Flickr Photos are Anonymously Used by IBM for Facial Recognition Training
IBM took around million photos from Flickr, and used them to figure out how to train facial recognition training programs, and than they shared them with the outside researchers.
NBC Point Out, without people permission the photographs on Flickr are used to develop facial recognition systems. it is considered as those systems could be later on used for surveillance and recognize them.

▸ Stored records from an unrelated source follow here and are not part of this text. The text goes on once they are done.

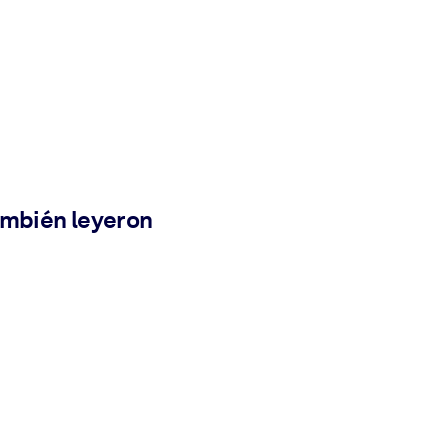
ambién leyeron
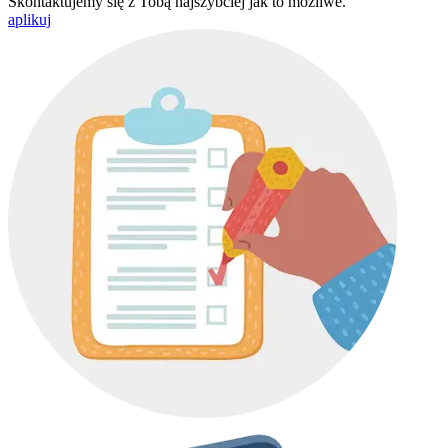
Skontaktujemy się z Tobą najszybciej jak to możliwe.
aplikuj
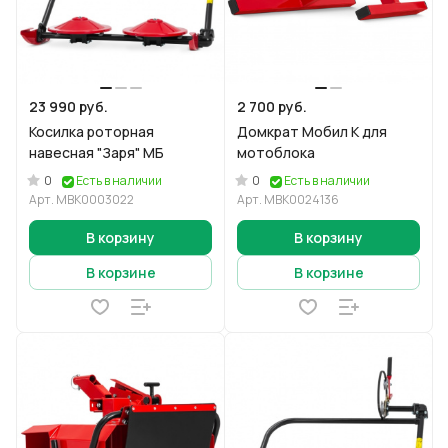
23 990 руб.
2 700 руб.
Косилка роторная
Домкрат Мобил К для
навесная "Заря" МБ
мотоблока
0
0
Есть в наличии
Есть в наличии
Арт.
МВК0003022
Арт.
МВК0024136
В корзину
В корзину
В корзине
В корзине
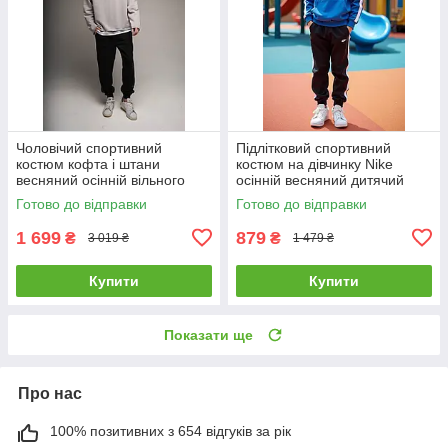
Чоловічий спортивний
Підлітковий спортивний
костюм кофта і штани
костюм на дівчинку Nike
весняний осінній вільного
осінній весняний дитячий
крою Dud сірий-чорний
кофта штани найк чорно-
Готово до відправки
Готово до відправки
синій
1 699
879
₴
₴
3 019 ₴
1 479 ₴
Купити
Купити
Показати ще
Про нас
100% позитивних з 654 відгуків за рік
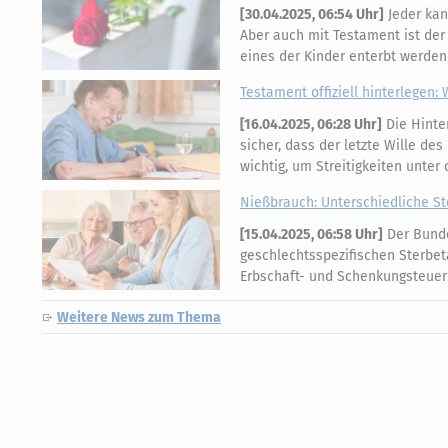
[
30.04.2025, 06:54 Uhr
]
Jeder kan
Aber auch mit Testament ist der l
eines der Kinder enterbt werden
Testament offiziell hinterlegen
[
16.04.2025, 06:28 Uhr
]
Die Hinter
sicher, dass der letzte Wille de
wichtig, um Streitigkeiten unte
Nießbrauch: Unterschiedliche S
[
15.04.2025, 06:58 Uhr
]
Der Bunde
geschlechtsspezifischen Sterbet
Erbschaft- und Schenkungsteuer
Weitere News zum Thema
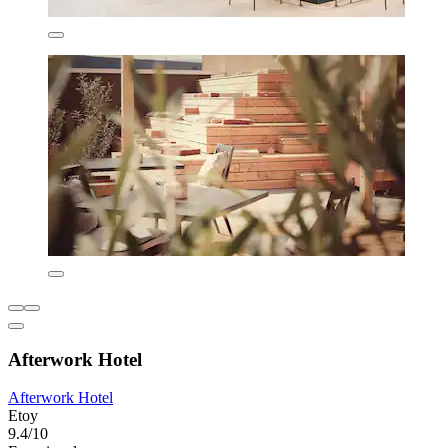
Afterwork Hotel
Afterwork Hotel
Etoy
9.4/10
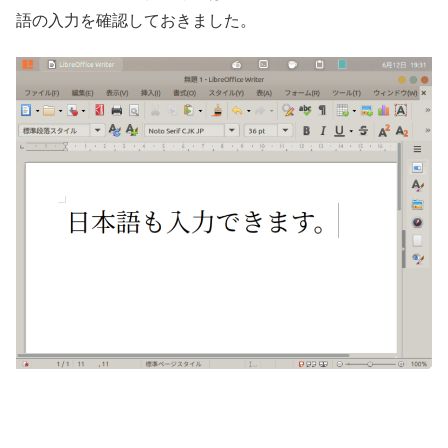
語の入力を確認しておきました。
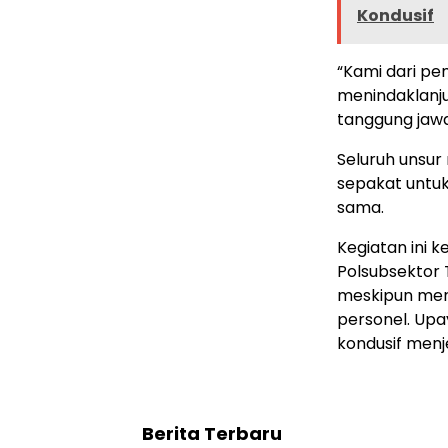
Kondusif
“Kami dari p
menindaklanju
tanggung jawa
Seluruh unsu
sepakat untu
sama.
Kegiatan ini 
Polsubsektor 
meskipun men
personel. Upa
kondusif menj
Berita Terbaru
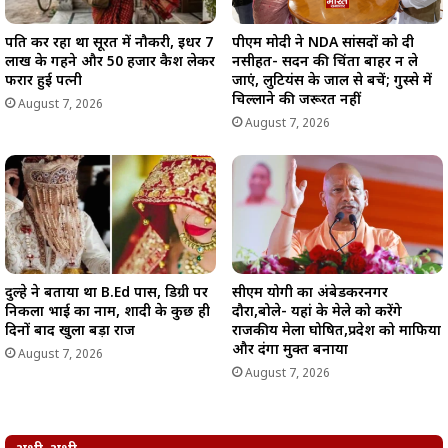
पति कर रहा था सूरत में नौकरी, इधर 7
पीएम मोदी ने NDA सांसदों को दी
लाख के गहने और 50 हजार कैश लेकर
नसीहत- सदन की चिंता बाहर न ले
फरार हुई पत्नी
जाएं, लुटियंस के जाल से बचें; गुस्से में
चिल्लाने की जरूरत नहीं
August 7, 2026
August 7, 2026
दुल्हे ने बताया था B.Ed पास, डिग्री पर
सीएम योगी का अंबेडकरनगर
निकला भाई का नाम, शादी के कुछ ही
दौरा,बोले- यहां के मेले को करेंगे
दिनों बाद खुला बड़ा राज
राजकीय मेला घोषित,प्रदेश को माफिया
और दंगा मुक्त बनाया
August 7, 2026
August 7, 2026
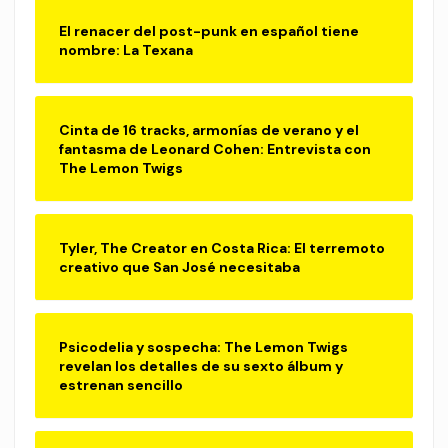
El renacer del post-punk en español tiene
nombre: La Texana
Cinta de 16 tracks, armonías de verano y el
fantasma de Leonard Cohen: Entrevista con
The Lemon Twigs
Tyler, The Creator en Costa Rica: El terremoto
creativo que San José necesitaba
Psicodelia y sospecha: The Lemon Twigs
revelan los detalles de su sexto álbum y
estrenan sencillo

While these photographers may be having a permission to take the pictures of these people, some one told NBC New that people who were photographed didn’t even know that their images are being used with facial recognition notes and could be used to train algorithms.
“None of the people I photographed had any idea their images were being used in this way,” one photographer told NBC.
Read: Facial Recognition (What You Are About To See Will Shock You
The photos were not originally compiled by IBM, by the way — they’re part of a larger collection of around 99.2 million photos, known as the YFCC100M, which the Former Flickr owner Yahoo originally put them together to conduct a research. All these photos were shared under a Creative Common License, which is typically a signal that they can be freely used, with some limitations.
But the fact that they could potentially be used to train facial recognition systems to profit by ethnicity, as one example, may not be a use that even Creative Commons’ most permissive licenses anticipated.
It’s not a theoretical example: IBM made a video analytics product which used a body camera to figure out people’s races. IBM denied that it would “Participate in work involving racial profiling,” it tell the The Verge.
Read: Facial Recognition (Fun or Deception – Viral Trend of 2019)
It is also worth mentioning here that IBM’s original intentions may not been in preventing AI (Artificial Intelligence) being used against certain groups though – when it announced the collection in January, The company explained that they needed a large dataset to help train for “fairness” as well as accuracy.